■ **Work required**
From the passage on exchange margin policy below, list every market that it says speculative funds are buying into.

■ **Excerpted passage**
* * * * * * * * *

There have been many times in the past when exchanges used margin policy to impact prices. It"s within their mandates. In 1980 the Commodity Exchange Inc. in New York declared a "liquidation only" market in silver. This move was designed to break the back of a corner that was being engineered by a group of speculators. That policy worked. Prices eventually fell to $10 and the specs were ruined.
Moreover, the Federal Reserve can also raise margin requirements on stocks and it has, 23 times since 1934.
As more and more speculative funds buy into the crude, gasoline, and heating oil markets, their price structures are getting distorted. Deferred contract months are selling for big premiums over spot or nearby contracts. Normally that would not be the case in situations of tight supply, as so many say we are in. This tidal wave of speculative buying is fostering the artificial hoarding of oil. It is dangerous, and it should be stopped.

* * * * * * * * *

■ **Material**
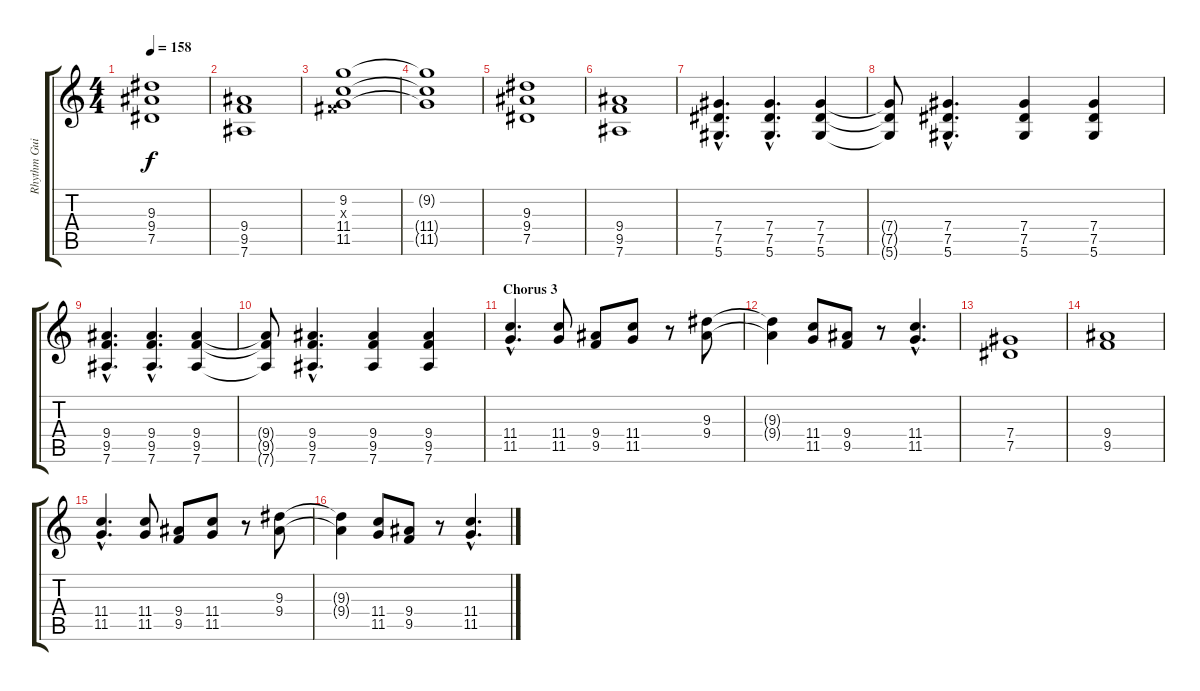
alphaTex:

* * * * * * * * *

■ **Finished task**
Crude, gasoline, and heating oil.